Duplicate the passage of the reading on the Ascension below, from "But the Ascension" to "apostles themselves witnessed.".

■ Reading text:
=-=-=
We Have Ministry
Not quite a century ago, Louis Berkhof, Professor of Dogmatic Theology and president of Calvin Seminary in Grand Rapids, Michigan, wrote his Systematic Theology, which remained influential probably even into the 1970s, if not beyond. About the Ascension, Berkhof writes that, “the impression is often given [. . .] that the work accomplished by the Saviour [sic] on earth was far more important than the services which He now renders in heaven.”[1] After the drama of the days leading up to the Crucifixion, and the drama of the Resurrection, the Ascension, not quite forty days later, while it doesn’t seem entirely anticlimactic, just doesn’t have the impactful feel of Easter. That should strike us as regrettable. The problem with the Ascension, I suppose, is that it is not so much dramatic as mysterious. The empty tomb, the angels’ message, Jesus appearing? Drama—the emotional roller coaster, screaming, crying, trembling, rejoicing, running. The Ascension? Jesus gently levitating up and up and up. I mean, if there had been a fiery chariot or something, that would have been great. Where’s the drama? Oh, how we love drama. We thrive on it. We’re so good at it.
But the Ascension is just as much about power, grace, and glory as the empty tomb. The joy of Easter is that Jesus was back. The joy of the Ascension is that Jesus goes. This is good news for us, just as Jesus had told them even before he went to the cross: “If you loved Me, you would have rejoiced because I am going to the Father [. . . .] And now I have told you before it happens, so that when it happens, you may believe” (Jn 17:28-29). About a week before Pentecost there was the Ascension. The Apostles’ Creed and the Nicene Creed, some of the earliest statements of the very heart of Christian faith, both make sure to mention the Ascension. We affirm the Ascension because this is what the apostles themselves witnessed.
=-=-=
■ Material:
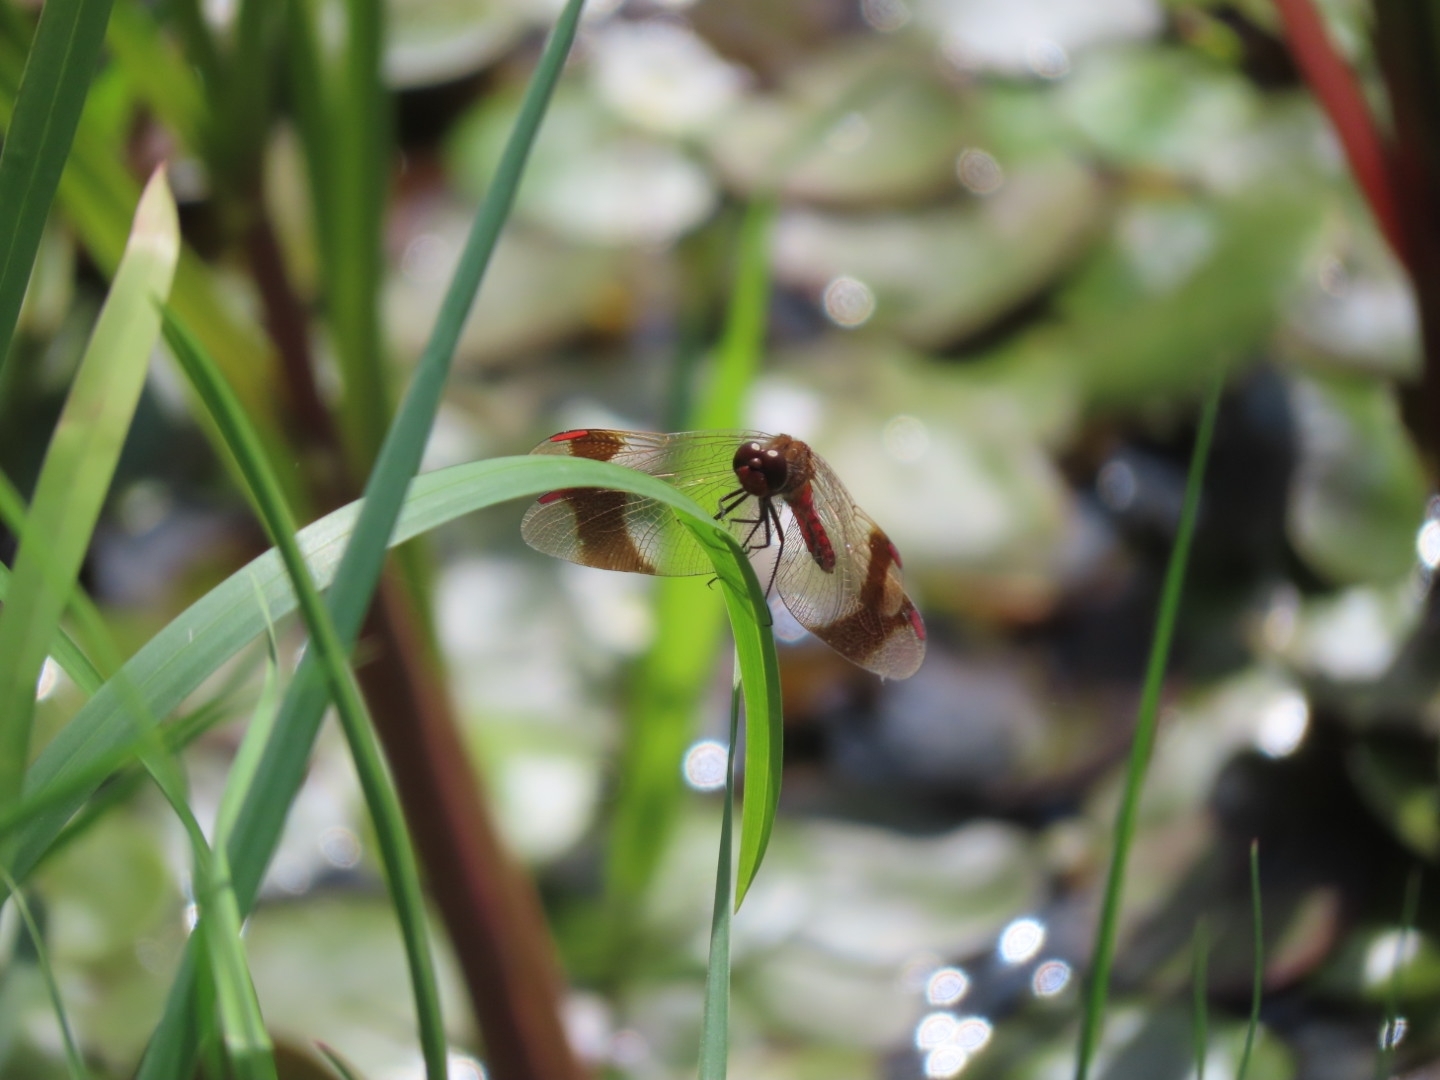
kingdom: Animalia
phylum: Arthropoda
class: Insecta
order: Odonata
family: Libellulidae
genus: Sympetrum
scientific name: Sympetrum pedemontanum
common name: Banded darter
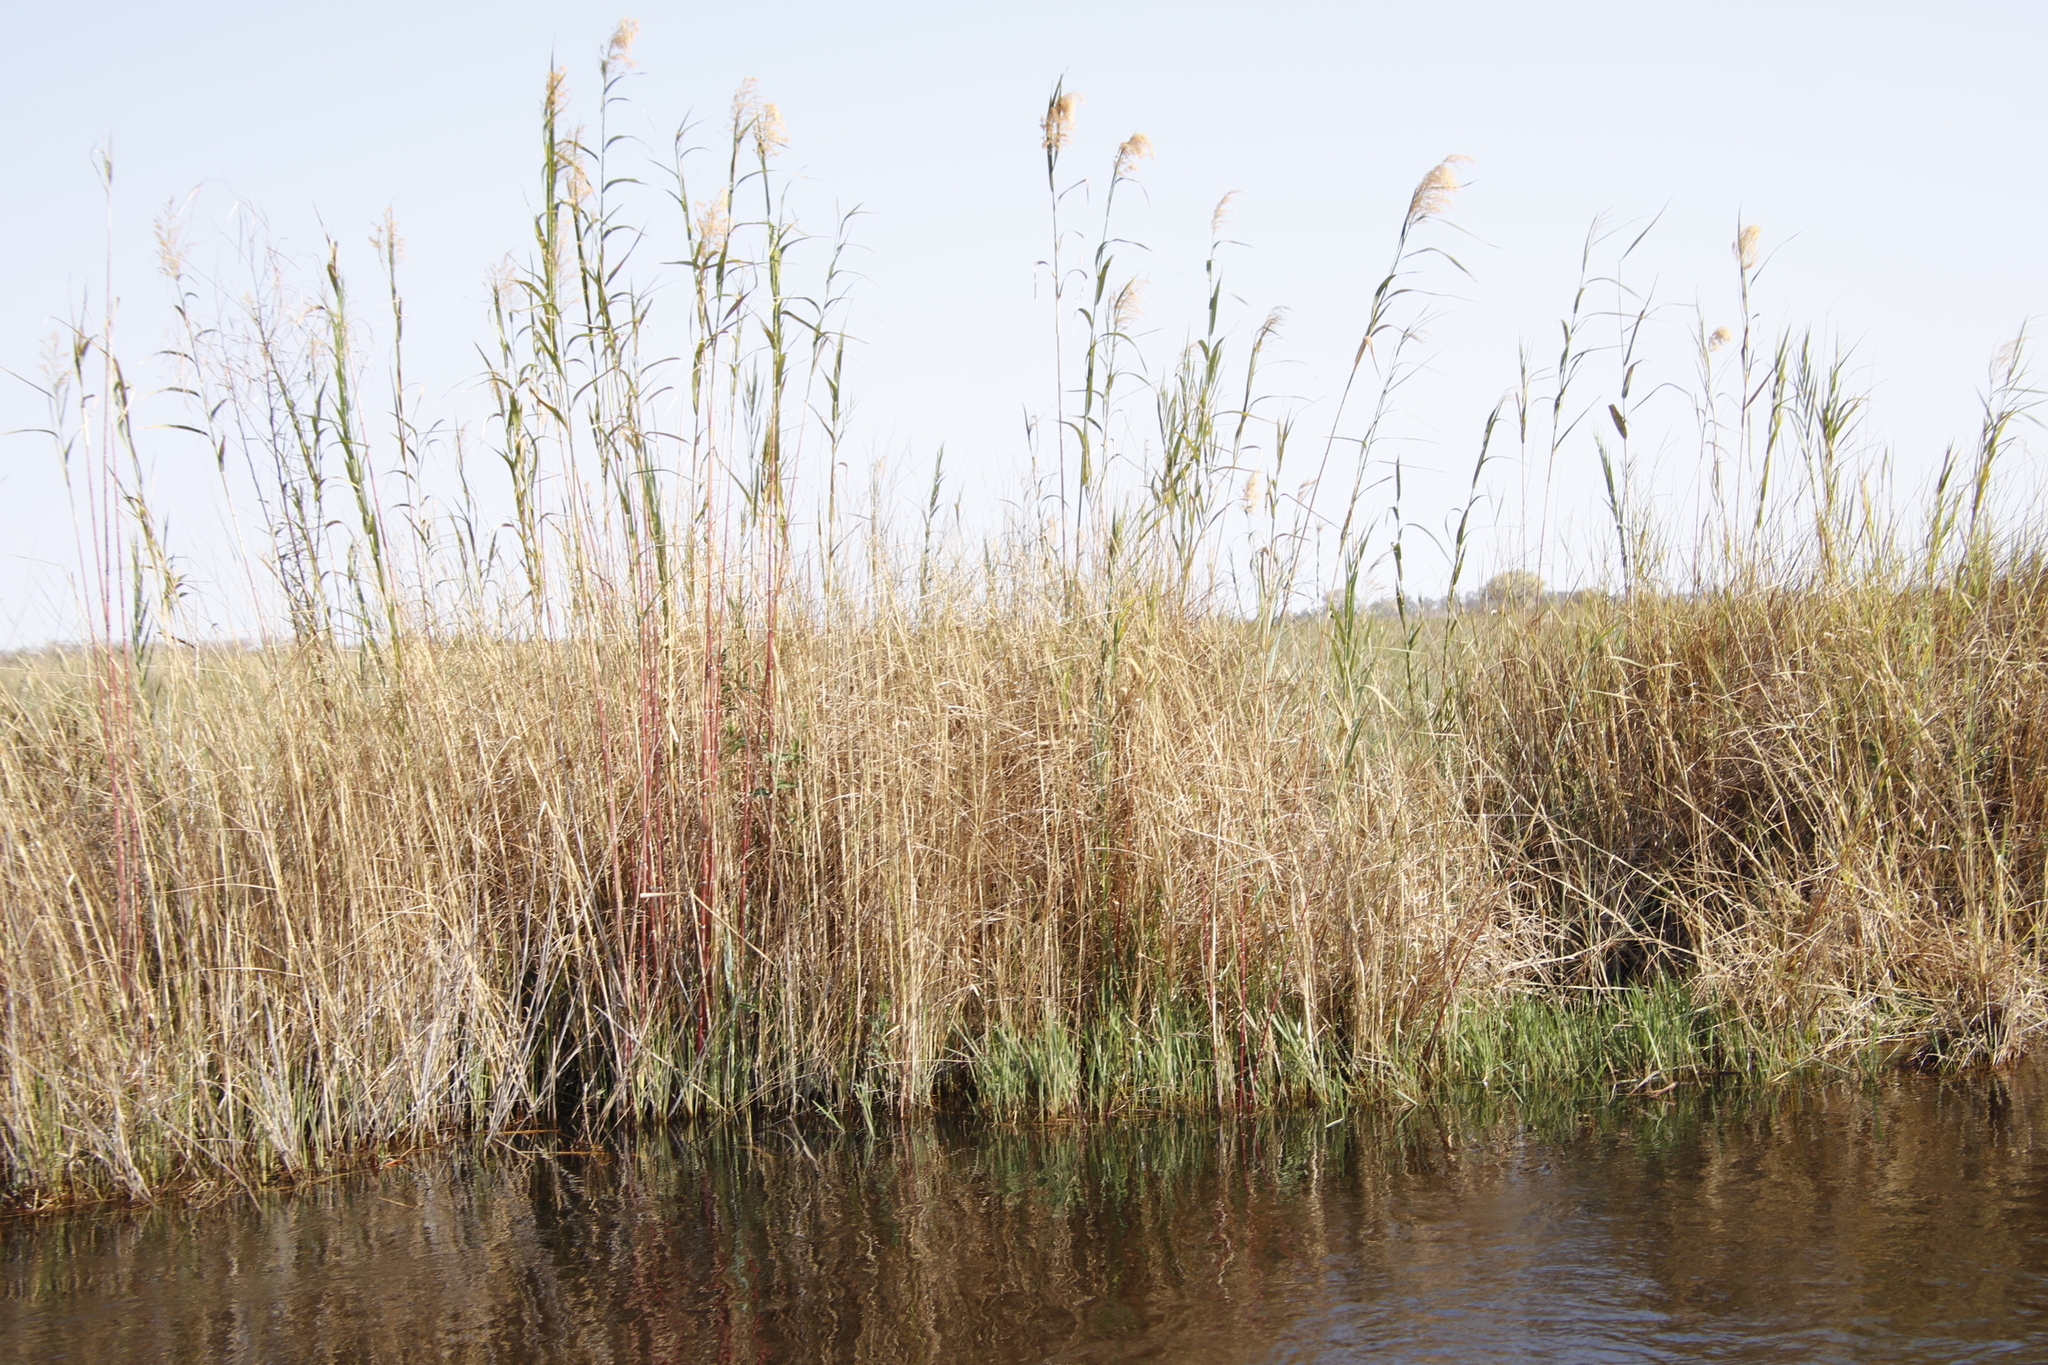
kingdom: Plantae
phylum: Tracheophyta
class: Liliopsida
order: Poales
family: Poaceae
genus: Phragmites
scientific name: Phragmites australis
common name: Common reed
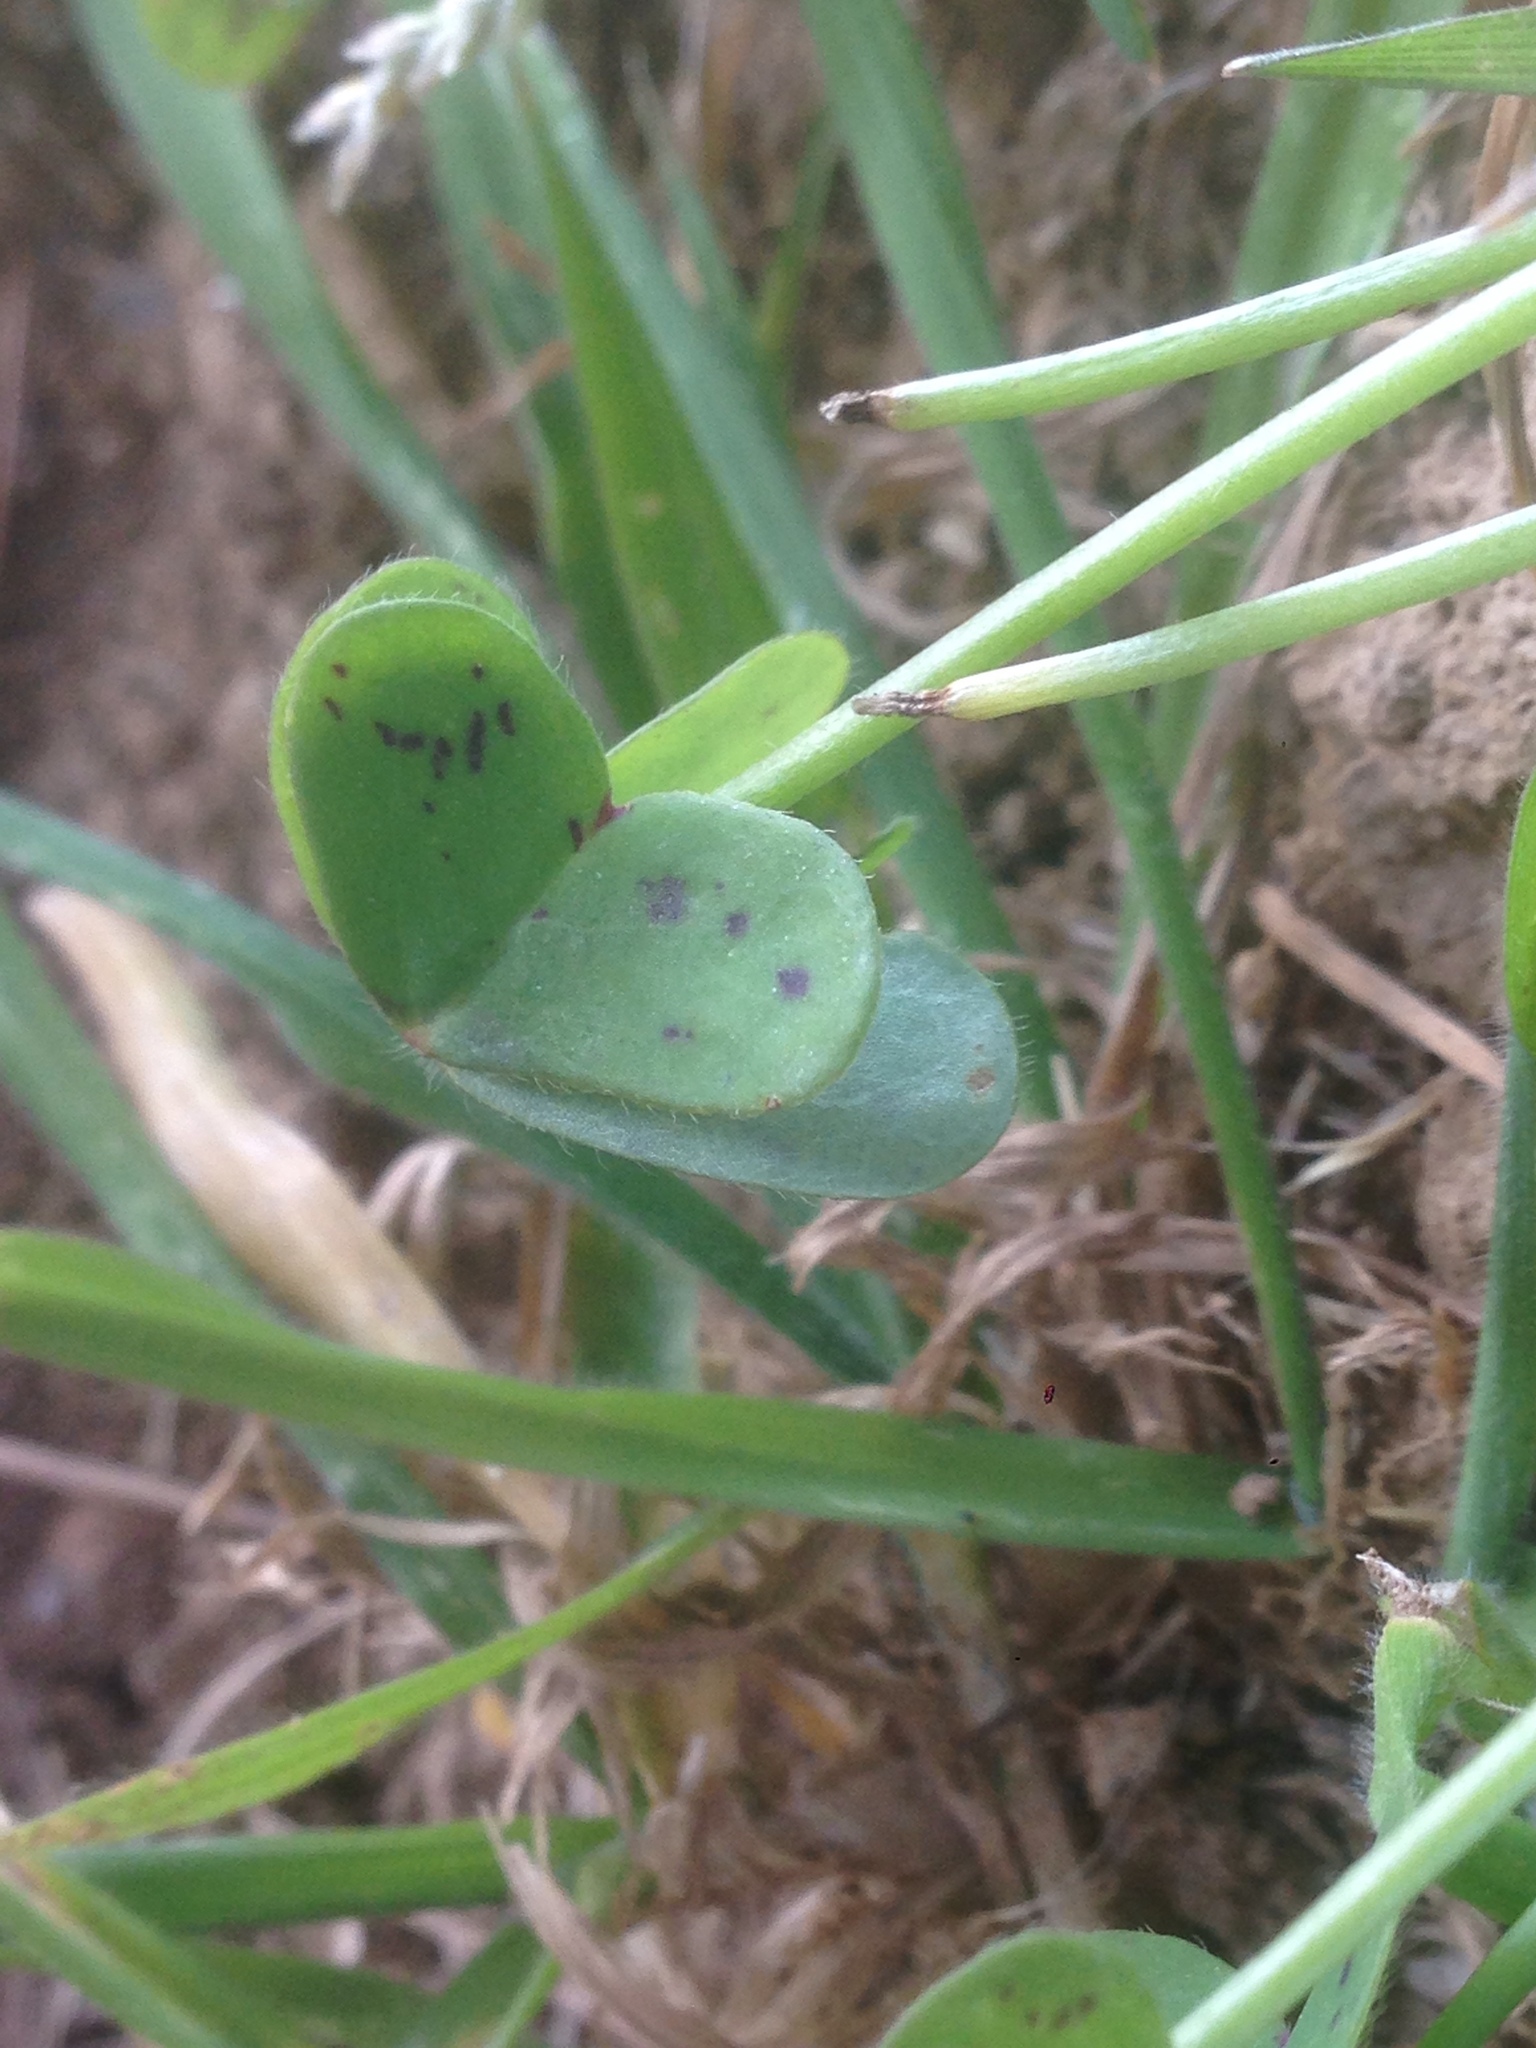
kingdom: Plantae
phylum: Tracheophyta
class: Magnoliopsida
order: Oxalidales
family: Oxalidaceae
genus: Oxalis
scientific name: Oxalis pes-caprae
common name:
=-=-=
■ Task solution:
But the Ascension is just as much about power, grace, and glory as the empty tomb. The joy of Easter is that Jesus was back. The joy of the Ascension is that Jesus goes. This is good news for us, just as Jesus had told them even before he went to the cross: “If you loved Me, you would have rejoiced because I am going to the Father [. . . .] And now I have told you before it happens, so that when it happens, you may believe” (Jn 17:28-29). About a week before Pentecost there was the Ascension. The Apostles’ Creed and the Nicene Creed, some of the earliest statements of the very heart of Christian faith, both make sure to mention the Ascension. We affirm the Ascension because this is what the apostles themselves witnessed.